Your mom will make you go to diabetes camp. You will resist going at every turn. You will cry and scream, and when she drops you off at the loading dock of Camp Setebaid, you swear you’ll never talk to her again. But by night three, you will have forgotten all about the hardships of living amongst “nons”. You’ll meet some of your closest friends at diabetes camp, and they’ll last a lifetime. You’ll have camp crushes, and camp kisses, and still remember campfire songs until your mid-30s. You’ll go waltzing with bears, and do the polar bear swim, and learn how to build a campfire, and get lost in the woods under a velvety night sky, and will learn how to use a cleavus, and will eat two dozen chocolate chip cookies one night when you accidentally replace your dose of Lantus with Humalog (oops). You’ll pee your pants laughing, and cry every summer when camp ends. You’ll make many friends along the way–friends who get it, who get you, for the first time ever. You’ll lose some of them over the years, to diabetes, or depression, or both, and will weep at their funerals. Your best camp friend will be in your wedding party in 17 years.

You’ll become tough. You never asked for this life, but you sure have made a point of living it to the fullest. There will be many doctors who will try and tell you things you can’t or shouldn’t do: join the swim team, play competitive sports, travel abroad, go to college out of state, have children–and you’ll prove most of them wrong. You will learn to not take no for an answer. You’ll develop an iron will. You’ll become gritty as hell.

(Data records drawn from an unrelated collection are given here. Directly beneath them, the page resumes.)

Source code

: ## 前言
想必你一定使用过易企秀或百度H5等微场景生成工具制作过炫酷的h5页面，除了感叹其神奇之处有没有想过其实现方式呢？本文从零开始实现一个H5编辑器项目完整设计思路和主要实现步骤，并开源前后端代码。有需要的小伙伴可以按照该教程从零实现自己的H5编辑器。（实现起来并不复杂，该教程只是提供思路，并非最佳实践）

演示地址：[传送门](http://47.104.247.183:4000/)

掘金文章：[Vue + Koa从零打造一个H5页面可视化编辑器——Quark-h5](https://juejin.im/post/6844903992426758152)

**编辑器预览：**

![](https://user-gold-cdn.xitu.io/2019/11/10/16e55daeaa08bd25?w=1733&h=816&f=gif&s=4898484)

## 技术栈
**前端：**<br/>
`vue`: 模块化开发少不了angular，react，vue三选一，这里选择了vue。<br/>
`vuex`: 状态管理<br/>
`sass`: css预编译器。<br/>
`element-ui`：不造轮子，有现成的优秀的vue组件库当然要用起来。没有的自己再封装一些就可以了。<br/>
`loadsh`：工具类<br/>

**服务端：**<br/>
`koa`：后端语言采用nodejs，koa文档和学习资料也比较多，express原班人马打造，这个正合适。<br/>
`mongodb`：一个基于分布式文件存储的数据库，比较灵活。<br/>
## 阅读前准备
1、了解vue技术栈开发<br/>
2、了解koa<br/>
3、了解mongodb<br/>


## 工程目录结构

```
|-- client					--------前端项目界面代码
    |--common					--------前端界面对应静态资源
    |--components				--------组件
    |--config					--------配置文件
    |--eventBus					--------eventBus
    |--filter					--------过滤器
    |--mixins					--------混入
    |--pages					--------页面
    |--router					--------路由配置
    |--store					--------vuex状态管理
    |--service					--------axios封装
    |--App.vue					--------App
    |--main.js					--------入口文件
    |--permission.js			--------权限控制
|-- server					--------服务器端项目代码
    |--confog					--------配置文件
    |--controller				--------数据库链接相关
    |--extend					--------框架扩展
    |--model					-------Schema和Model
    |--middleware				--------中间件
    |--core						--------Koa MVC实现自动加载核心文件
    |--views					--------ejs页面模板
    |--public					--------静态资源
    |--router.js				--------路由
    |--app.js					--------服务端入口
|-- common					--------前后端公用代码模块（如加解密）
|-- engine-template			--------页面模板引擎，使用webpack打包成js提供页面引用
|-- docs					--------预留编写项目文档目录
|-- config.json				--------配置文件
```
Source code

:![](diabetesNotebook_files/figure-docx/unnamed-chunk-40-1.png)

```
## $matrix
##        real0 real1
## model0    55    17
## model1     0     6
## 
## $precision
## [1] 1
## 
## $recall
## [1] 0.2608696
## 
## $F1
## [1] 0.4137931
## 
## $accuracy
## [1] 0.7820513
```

Diabetes will encourage your interests in health and well-being, and out of college you’ll be a social worker, eventually getting your master of public health (I don’t think this degree exists in 2000, but it’s coming down the pike). You’ll be a vegetarian. You’ll run marathons. You’ll climb something that’s called a 14er (I know you live in Pennsylvania, but someday, when you live in Colorado, this will be a very big deal). You’ll find your dream job of working in diabetes advocacy, that will take your passion and use it to help thousands of other people who struggle with the same issues you do. You’ll change lives for the better.

One day, you’ll meet a man at work, who’s sweet and kind and compassionate. One evening, still in the early days of dating, you’ll notice he bought three containers of glucose tabs and stored them in his pantry without telling you. “Just so you feel safe here,” he says. Three years later, you’ll marry him.

In 20 years, you won’t have everything all figured out, but you’ll know more about who you are, and who you want to be. And diabetes, in large part, has helped to craft that. I know you’re seeing dad cry right now, so why don’t you go give him a hug and let him know everything will be okay. Because, really, in time, it will be.